HHJ Godsmark QC accepted the findings of the Claimant’s medical expert(s) that there was cord compression together with a venous thrombophlebitis and that earlier surgery would have spared the Claimant and she would have made a full recovery.
Judgment for the Claimant with damages to be assessed.
Part 36 Offer/Indemnity Costs:
HHJ Godsmark QC was advised of the Claimant’s Part 36 Offer and the failure on the part of the Defendant to attend a JSM. As the Claimant had effectively beaten their Part 36 Offer in relation to liability the court awarded indemnity costs from the expiry of the offer – 31 December 2015.
Counsel for the Claimant, Mr Jonathan Hand, submitted that the Claimant should be entitled to further indemnity costs from the date of the cancelled JSM, 1 December 2015, on the basis that the Defendant’s failure to engage in ADR was unreasonable, that a JSM was proportionate and eminently suitable in this case. The Defendant objected to this. Whilst the Defendant had provided a witness statement setting out reasons as to why they did not attend the JSM, the reasons given during submissions differed.
HHJ Godsmark QC found that a party’s decision not to negotiate flies in the face of their obligation absent a good reason for not doing so, and awarded further indemnity costs from 1 December 2015, this being the date of the cancelled JSM.

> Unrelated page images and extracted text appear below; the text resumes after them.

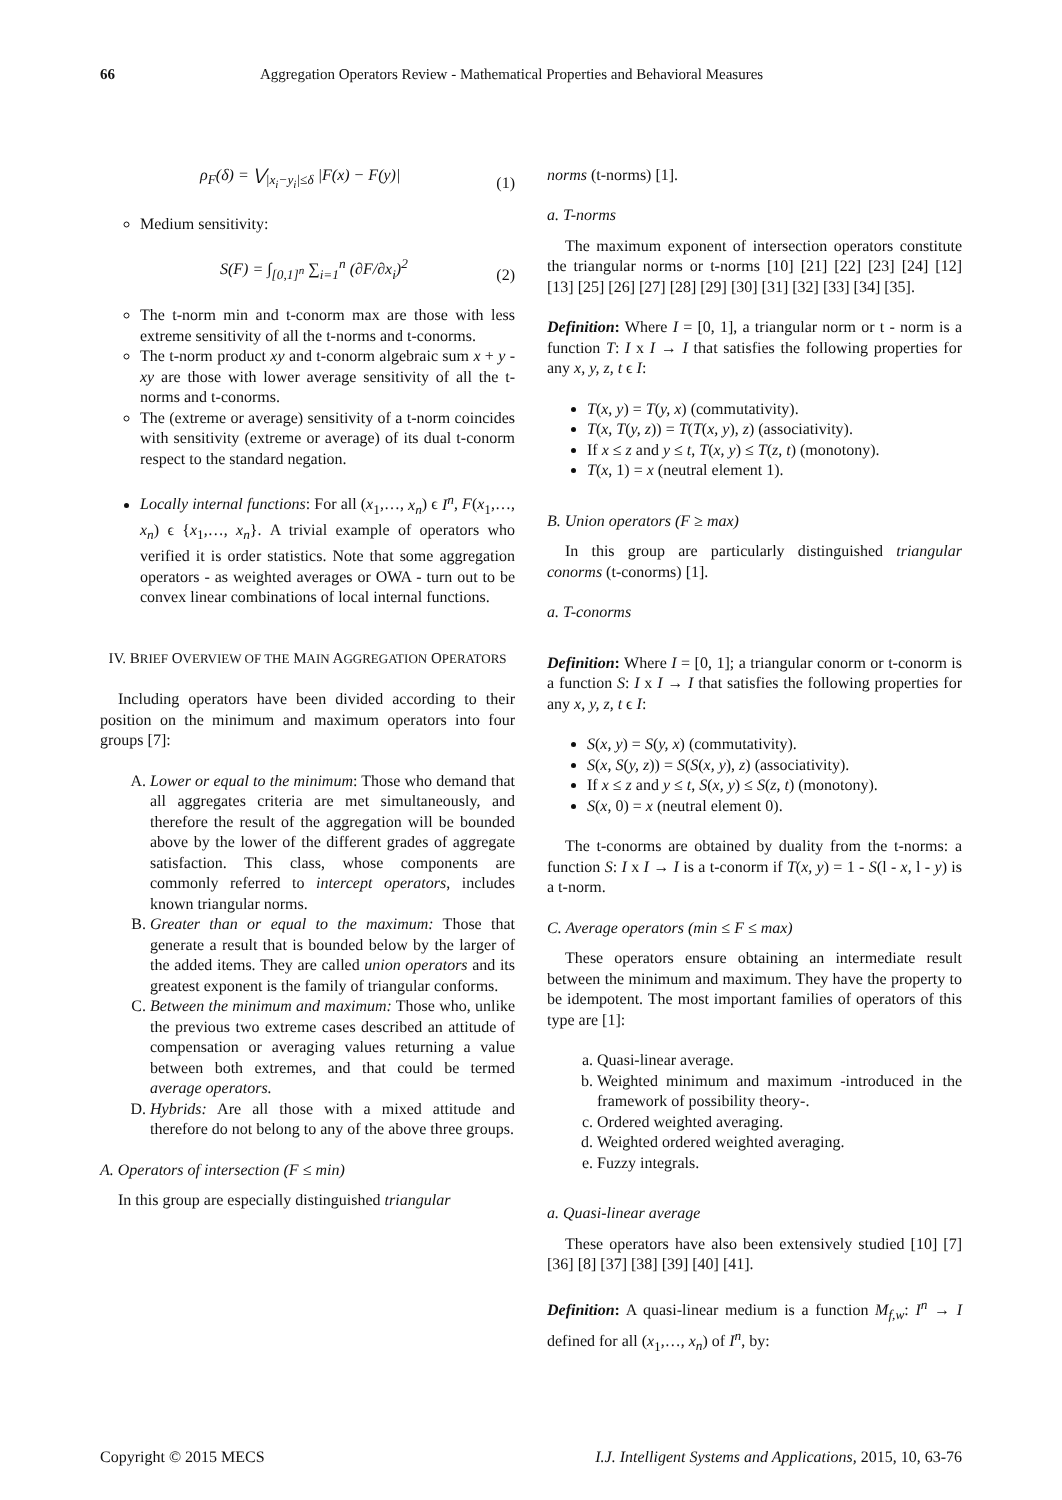66 Aggregation Operators Review - Mathematical Properties and Behavioral Measures
ρ<sub>F</sub>(δ) = ⋁<sub>|x<sub>i</sub>−y<sub>i</sub>|≤δ</sub> |F(x) − F(y)| (1)
Medium sensitivity:
S(F) = ∫<sub>[0,1]<sup>n</sup></sub> ∑<sub>i=1</sub><sup>n</sup> (∂F/∂x<sub>i</sub>)<sup>2</sup> (2)
The t-norm min and t-conorm max are those with less extreme sensitivity of all the t-norms and t-conorms.
The t-norm product xy and t-conorm algebraic sum x + y - xy are those with lower average sensitivity of all the t-norms and t-conorms.
The (extreme or average) sensitivity of a t-norm coincides with sensitivity (extreme or average) of its dual t-conorm respect to the standard negation.
Locally internal functions: For all (x<sub>1</sub>,…, x<sub>n</sub>) ϵ I<sup>n</sup>, F(x<sub>1</sub>,…, x<sub>n</sub>) ϵ {x<sub>1</sub>,…, x<sub>n</sub>}. A trivial example of operators who verified it is order statistics. Note that some aggregation operators - as weighted averages or OWA - turn out to be convex linear combinations of local internal functions.
IV. BRIEF OVERVIEW OF THE MAIN AGGREGATION OPERATORS
Including operators have been divided according to their position on the minimum and maximum operators into four groups [7]:
A. Lower or equal to the minimum: Those who demand that all aggregates criteria are met simultaneously, and therefore the result of the aggregation will be bounded above by the lower of the different grades of aggregate satisfaction. This class, whose components are commonly referred to intercept operators, includes known triangular norms.
B. Greater than or equal to the maximum: Those that generate a result that is bounded below by the larger of the added items. They are called union operators and its greatest exponent is the family of triangular conforms.
C. Between the minimum and maximum: Those who, unlike the previous two extreme cases described an attitude of compensation or averaging values returning a value between both extremes, and that could be termed average operators.
D. Hybrids: Are all those with a mixed attitude and therefore do not belong to any of the above three groups.
A. Operators of intersection (F ≤ min)
In this group are especially distinguished triangular
norms (t-norms) [1].
a. T-norms
The maximum exponent of intersection operators constitute the triangular norms or t-norms [10] [21] [22] [23] [24] [12] [13] [25] [26] [27] [28] [29] [30] [31] [32] [33] [34] [35].
Definition: Where I = [0, 1], a triangular norm or t - norm is a function T: I x I → I that satisfies the following properties for any x, y, z, t ϵ I:
T(x, y) = T(y, x) (commutativity).
T(x, T(y, z)) = T(T(x, y), z) (associativity).
If x ≤ z and y ≤ t, T(x, y) ≤ T(z, t) (monotony).
T(x, 1) = x (neutral element 1).
B. Union operators (F ≥ max)
In this group are particularly distinguished triangular conorms (t-conorms) [1].
a. T-conorms
Definition: Where I = [0, 1]; a triangular conorm or t-conorm is a function S: I x I → I that satisfies the following properties for any x, y, z, t ϵ I:
S(x, y) = S(y, x) (commutativity).
S(x, S(y, z)) = S(S(x, y), z) (associativity).
If x ≤ z and y ≤ t, S(x, y) ≤ S(z, t) (monotony).
S(x, 0) = x (neutral element 0).
The t-conorms are obtained by duality from the t-norms: a function S: I x I → I is a t-conorm if T(x, y) = 1 - S(l - x, l - y) is a t-norm.
C. Average operators (min ≤ F ≤ max)
These operators ensure obtaining an intermediate result between the minimum and maximum. They have the property to be idempotent. The most important families of operators of this type are [1]:
a. Quasi-linear average.
b. Weighted minimum and maximum -introduced in the framework of possibility theory-.
c. Ordered weighted averaging.
d. Weighted ordered weighted averaging.
e. Fuzzy integrals.
a. Quasi-linear average
These operators have also been extensively studied [10] [7] [36] [8] [37] [38] [39] [40] [41].
Definition: A quasi-linear medium is a function M<sub>f,w</sub>: I<sup>n</sup> → I defined for all (x<sub>1</sub>,…, x<sub>n</sub>) of I<sup>n</sup>, by:
Copyright © 2015 MECS I.J. Intelligent Systems and Applications, 2015, 10, 63-76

Payment on account of costs:
The Claimant submitted that a payment on account of costs should be awarded. The Defendant objected to this and proposed that an application be submitted at a later stage. This was a budgeted case and so the Court could be clear as to what costs had been incurred and estimated up to and including Trial. The approved budget in this case, relating to liability costs only was in the region of £175,000 excluding VAT. In view of the finding of indemnity costs HHJ Godsmark QC awarded a payment on account in the sum of £120,000 plus VAT.